H.E. Edgerton in seinem Labor
(C) Courtesy MIT
Museum
Vom Vacu- zum LED-Blitz
Noch bis ins 20. Jahrhundert hinein war der »antike« Funkenblitz Stand der Technik, wenn es um sehr kurze Blitzimpulse ging. Wer so etwas brauchte, war auf diese Uralttechnik angewiesen, denn es gab schlicht nichts anderes. Der Vacublitz, die einzige Alternative im Blitzsektor, war dank seiner langsam abbrennenden Magnesiumfäden alles andere als geeignet für schnelle Vorgänge.
Das änderte sich erst in den dreißiger Jahren, als der amerikanische
Ingenieur und Erfinder Harold Eugene Edgerton bei seinen Untersuchungen mit
verschiedenen Gasentladungsröhren das Edelgas Xenon einsetzte. Damit war der
Elektronenblitz erfunden.
Es dauerte dann noch bis 1945, als Edgerton sein
Patent freigab und der Elektronenblitz langsam in die normale Fotografie Einzug
halten konnte. Als Energiespeicher stand damals hauptsächlich der
Papierkondensator zur Verfügung, der eine geringe Kapazität, aber eine recht
hohe Spannungsfestigkeit besaß. Das Resultat waren energiereiche
Blitze mit Leuchtzeiten von 1/5000s und weniger.
Mit dem Einzug des
hochkapazitiven Elektrolytkondensators in die Blitzgeräte konnte die Spannung
gesenkt werden, ohne daß Energie verlorenging. In der Konsequenz stieg aber die
Leuchtzeit stark an und lag nur noch bei ca. 1/1000s – für schnelle Objekte viel
zu lang.

◆ ARBEITSANWEISUNGEN ◆
A: Schreibe aus dem Text zur Blitztechnik den Abschnitt von „H.E. Edgerton in“ bis „für schnelle Vorgänge.“ wortgetreu ab.
B: Stimmen diese Aussagen mit dem Text zur Blitztechnik überein? Antworte jeweils mit Ja oder Nein und zitiere die entscheidenden Worte wörtlich.
(i) Edgerton verwendete bei seinen Untersuchungen das Edelgas Xenon.
(ii) Edgerton gab sein Patent im Jahr 1935 frei.
(iii) Der Papierkondensator hatte eine hohe Kapazität.
Stütze dich ausschließlich auf den Text zur Blitztechnik.

(Einträge des Datensatzes)
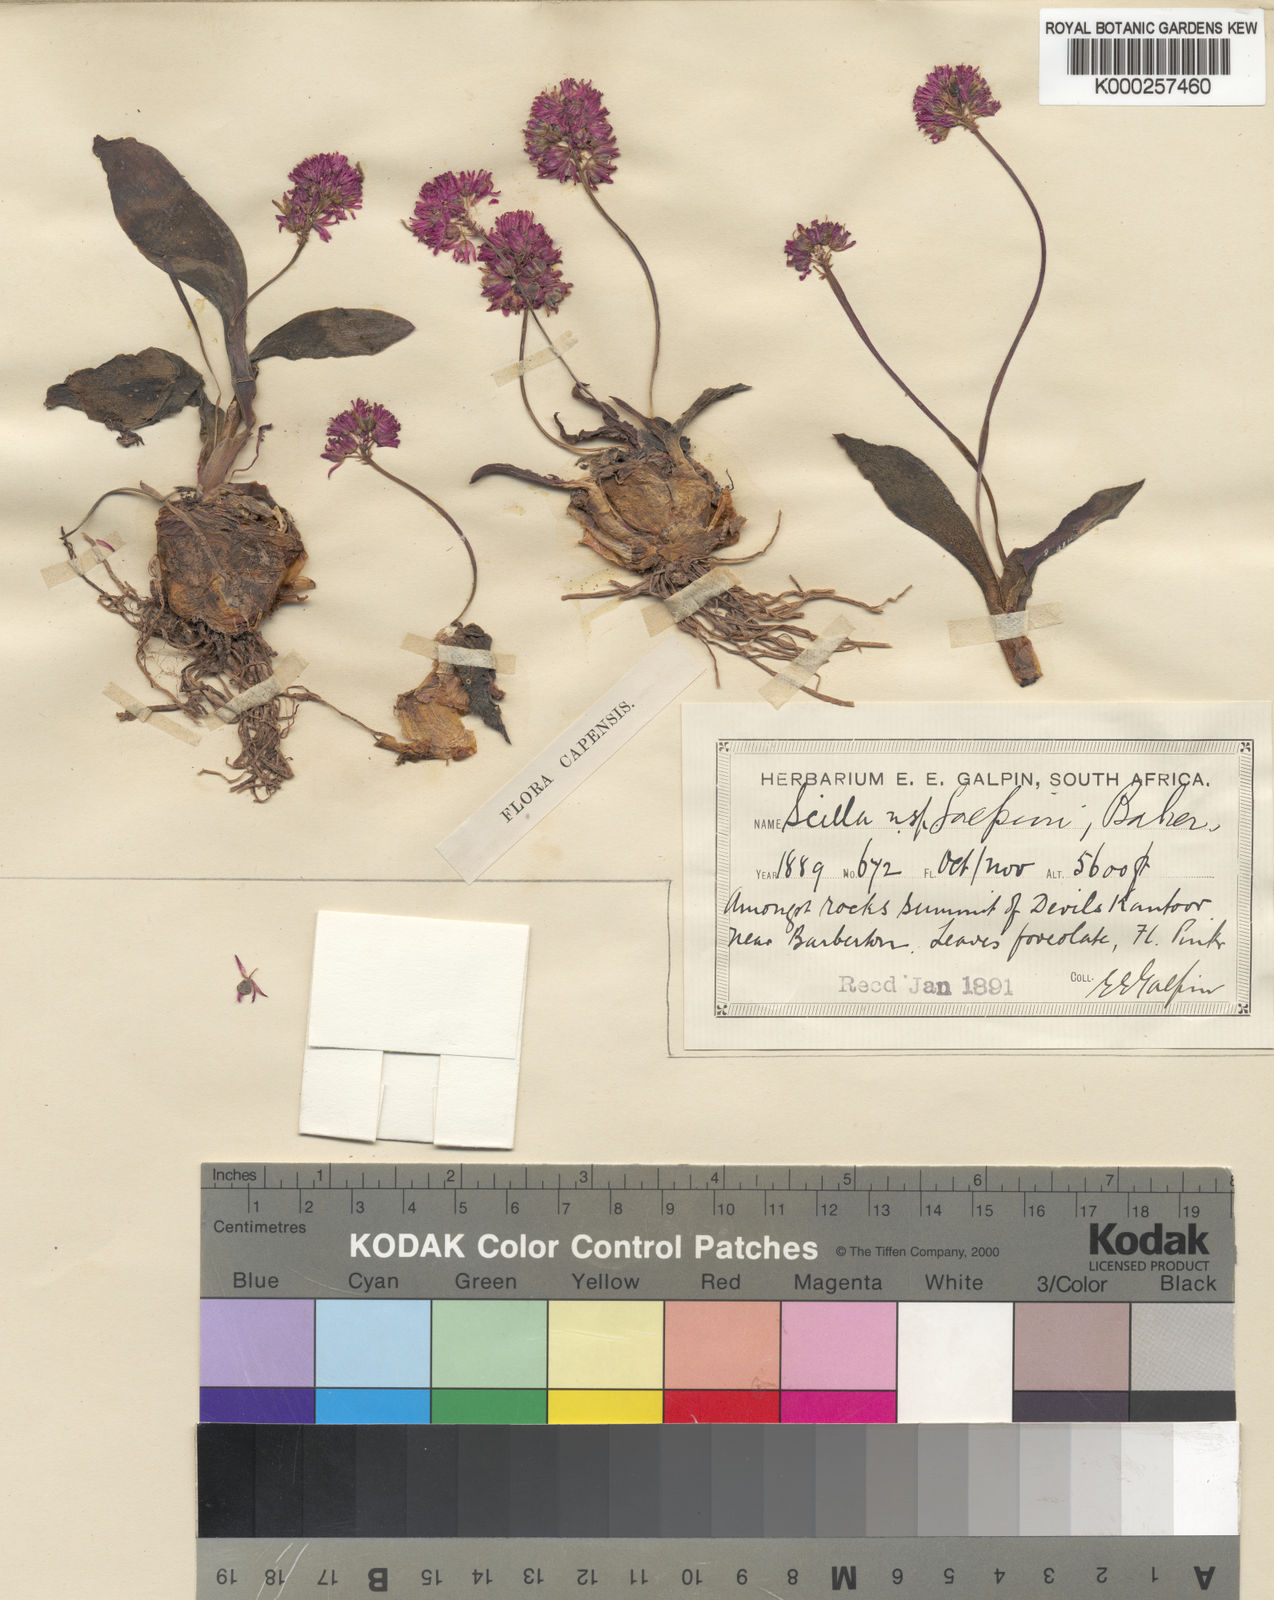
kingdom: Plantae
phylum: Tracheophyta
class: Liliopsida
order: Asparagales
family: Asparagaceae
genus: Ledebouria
--
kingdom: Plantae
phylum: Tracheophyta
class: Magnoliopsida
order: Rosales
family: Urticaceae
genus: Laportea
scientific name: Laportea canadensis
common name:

◆ ERGEBNISSE DER ÜBUNG ◆
A:
H.E. Edgerton in seinem Labor
(C) Courtesy MIT
Museum
Vom Vacu- zum LED-Blitz
Noch bis ins 20. Jahrhundert hinein war der »antike« Funkenblitz Stand der Technik, wenn es um sehr kurze Blitzimpulse ging. Wer so etwas brauchte, war auf diese Uralttechnik angewiesen, denn es gab schlicht nichts anderes. Der Vacublitz, die einzige Alternative im Blitzsektor, war dank seiner langsam abbrennenden Magnesiumfäden alles andere als geeignet für schnelle Vorgänge.

B:
(i) Ja: „bei seinen Untersuchungen mit verschiedenen Gasentladungsröhren das Edelgas Xenon einsetzte“
(ii) Nein: „Es dauerte dann noch bis 1945, als Edgerton sein Patent freigab“
(iii) Nein: „der eine geringe Kapazität, aber eine recht hohe Spannungsfestigkeit besaß“